The American avant-garde photographer Diane Arbus, whose unique monochrome photographs radically transformed portraiture, is currently being celebrated at the Montreal Museum of Fine Arts (MMFA). The Diane Arbus: Photographs, 1956-1971 exhibition showcases close to one hundred of the photographer’s most compelling gelatin silver prints and mindfully pays homage to the misfits and outcasts of her time.
Born Diane Nemerov on March 14, 1923, in New York City, Arbus grew up in an affluent Jewish family. A gifted student, she was initially drawn to writing and painting before being introduced to photography by her boyfriend, Allan Arbus. The pair married in 1941 and began a joint career in fashion photography. The business did well—their work was published in magazines such as Glamour and Vogue—but Diane came to disrelish the world of fashion. “I hate fashion photography because the clothes don’t belong to the people who are wearing them,” she once confided to a reporter, “When the clothes do belong to the person wearing them, they take on a person’s flaws and characteristics, and are wonderful.” Yearning for something more authentic, she turned to street photography and produced some of the most hauntingly original photographs of the 20th century.
Arbus took most of her photographs in and around the streets of New York City and selected her subjects based on their unique appearances. At a time when mainstream visual culture emphasized uniformity and conformity, Arbus chose to highlight individuals who stood out. As David Vestal wrote in Infinity magazine, “she photograph[ed] individuals who in one way or another depart[ed] from conventional behaviour or appearance, but she d[id] not emphasize their ‘abnormal’ or ‘freak’ character.” Rather, she showed that they shared much in common with the people around them.
The exhibition hosted by the MMFA presents Arbus’ career chronologically. It begins with her intimate explorations of New York City’s streets and public places from 1956 to 1962 and culminates with her most famous work: the unwavering portraits shot from 1962 to 1971.

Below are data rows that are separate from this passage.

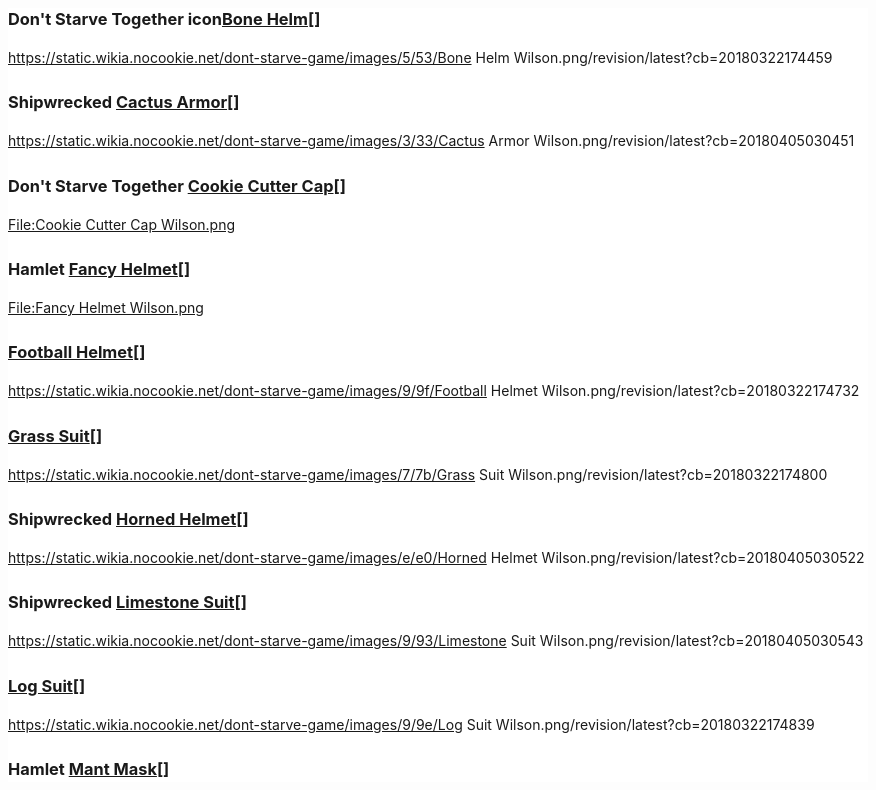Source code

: ### Don't Starve Together icon[Bone Helm](/wiki/Bone_Helm "Bone Helm")[]

https://static.wikia.nocookie.net/dont-starve-game/images/5/53/Bone Helm Wilson.png/revision/latest?cb=20180322174459

### Shipwrecked [Cactus Armor](/wiki/Cactus_Armor "Cactus Armor")[]

https://static.wikia.nocookie.net/dont-starve-game/images/3/33/Cactus Armor Wilson.png/revision/latest?cb=20180405030451

### Don't Starve Together [Cookie Cutter Cap](/wiki/Cookie_Cutter_Cap "Cookie Cutter Cap")[]

[File:Cookie Cutter Cap Wilson.png](/wiki/Special:Upload?wpDestFile=Cookie_Cutter_Cap_Wilson.png "File:Cookie Cutter Cap Wilson.png")

### Hamlet [Fancy Helmet](/wiki/Fancy_Helmet "Fancy Helmet")[]

[File:Fancy Helmet Wilson.png](/wiki/Special:Upload?wpDestFile=Fancy_Helmet_Wilson.png "File:Fancy Helmet Wilson.png")

### [Football Helmet](/wiki/Football_Helmet "Football Helmet")[]

https://static.wikia.nocookie.net/dont-starve-game/images/9/9f/Football Helmet Wilson.png/revision/latest?cb=20180322174732

### [Grass Suit](/wiki/Grass_Suit "Grass Suit")[]

https://static.wikia.nocookie.net/dont-starve-game/images/7/7b/Grass Suit Wilson.png/revision/latest?cb=20180322174800

### Shipwrecked [Horned Helmet](/wiki/Horned_Helmet "Horned Helmet")[]

https://static.wikia.nocookie.net/dont-starve-game/images/e/e0/Horned Helmet Wilson.png/revision/latest?cb=20180405030522

### Shipwrecked [Limestone Suit](/wiki/Limestone_Suit "Limestone Suit")[]

https://static.wikia.nocookie.net/dont-starve-game/images/9/93/Limestone Suit Wilson.png/revision/latest?cb=20180405030543

### [Log Suit](/wiki/Log_Suit "Log Suit")[]

https://static.wikia.nocookie.net/dont-starve-game/images/9/9e/Log Suit Wilson.png/revision/latest?cb=20180322174839

### Hamlet [Mant Mask](/wiki/Mant_Mask "Mant Mask")[]
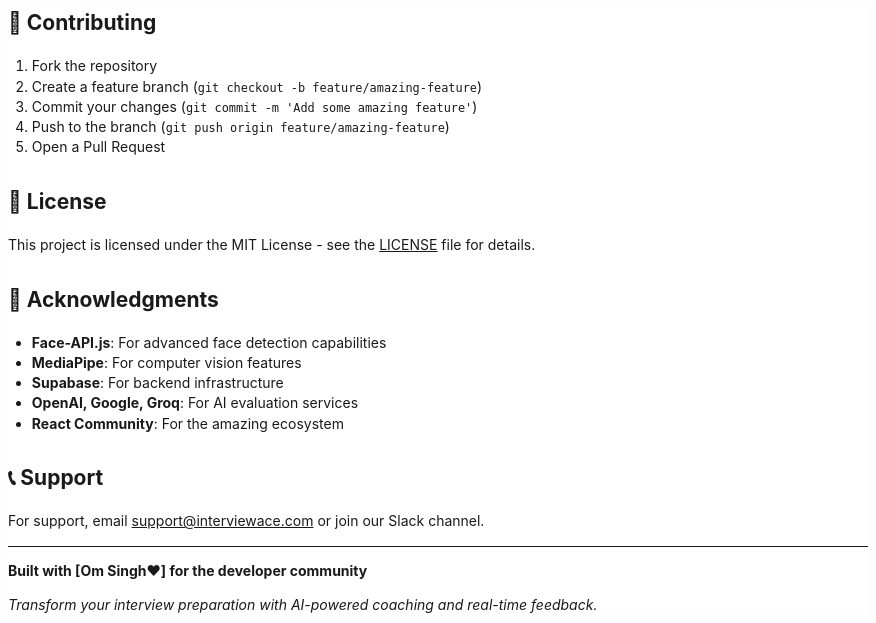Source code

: ## 🤝 Contributing

1. Fork the repository
2. Create a feature branch (`git checkout -b feature/amazing-feature`)
3. Commit your changes (`git commit -m 'Add some amazing feature'`)
4. Push to the branch (`git push origin feature/amazing-feature`)
5. Open a Pull Request

## 📝 License

This project is licensed under the MIT License - see the [LICENSE](LICENSE) file for details.

## 🙏 Acknowledgments

- **Face-API.js**: For advanced face detection capabilities
- **MediaPipe**: For computer vision features
- **Supabase**: For backend infrastructure
- **OpenAI, Google, Groq**: For AI evaluation services
- **React Community**: For the amazing ecosystem

## 📞 Support

For support, email support@interviewace.com or join our Slack channel.

---

**Built with [Om Singh❤️] for the developer community**

*Transform your interview preparation with AI-powered coaching and real-time feedback.*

Some of the gallery’s most interesting images were taken at Hubert’s Dime Museum and Flea Circus. Located in a basement underneath an arcade near Times Square, the establishment was a well-known safe space for members of the 2SLGBTQ+ community. In Three female impersonators, N.Y.C., three iron-willed performers pose in Hubert’s dressing room*. The trio is in full hair and make-up and stares directly into Arbus’ lens, their gazes uncannily intense. It is a mesmerizing image that stopped several museum-goers in their tracks.
Another fascinating portrait is Identical Twins, Roselle, New Jersey, taken in 1967. The image of seven-year-olds Cathleen and Colleen in matching outfits was shot at a Christmas party and said to have inspired Stanley Kubrick’s characters in The Shining (1980).
The show concludes with pictures taken at a number of state institutions in New Jersey that housed individuals with developmental disabilities. Most of the series consists of large prints on 16 x 20-inch paper, making them impossible to overlook. In one of the most touching shots, a group of residents dressed for Halloween proudly show off their costumes. It is a peculiar image, but one that prompts audiences to take a closer look at the people who compose it. There lies the power of Arbus’ photography: the subjects are so candid and honest that one cannot help but be drawn to them.
Although Arbus’s fascination with subjects who created their own identities is endearing to modern viewers, her methods raise questions of exploitation. Did Arbus take advantage of the most vulnerable? Was she a humanist or a voyeur? In her 1977 book of essays, On Photography, Susan Sontag suggests that Arbus’ work is “based on distance, on privilege, on a feeling that what the viewer is asked to look at is really other.” Even supposing Arbus identified with her subjects’ outsider statuses, her family’s upper-class background bound her to New York City’s higher society. While her subjects were ostracized from the world at large, she had access to connections and resources.
All in all, Arbus’s portraits retain their power to unsettle and enthrall no matter the period or space they are presented in. Her photographs remain significant not just because of their peculiar beauty or their sharp construction, but because they ask us to reflect on the predatory nature of photography, to consider the lengths people go to capture the perfect shot, and to meditate on the complicity of the viewer in it all.
Diane Arbus: Photographs, 1956-1971, will run until January 29, 2023.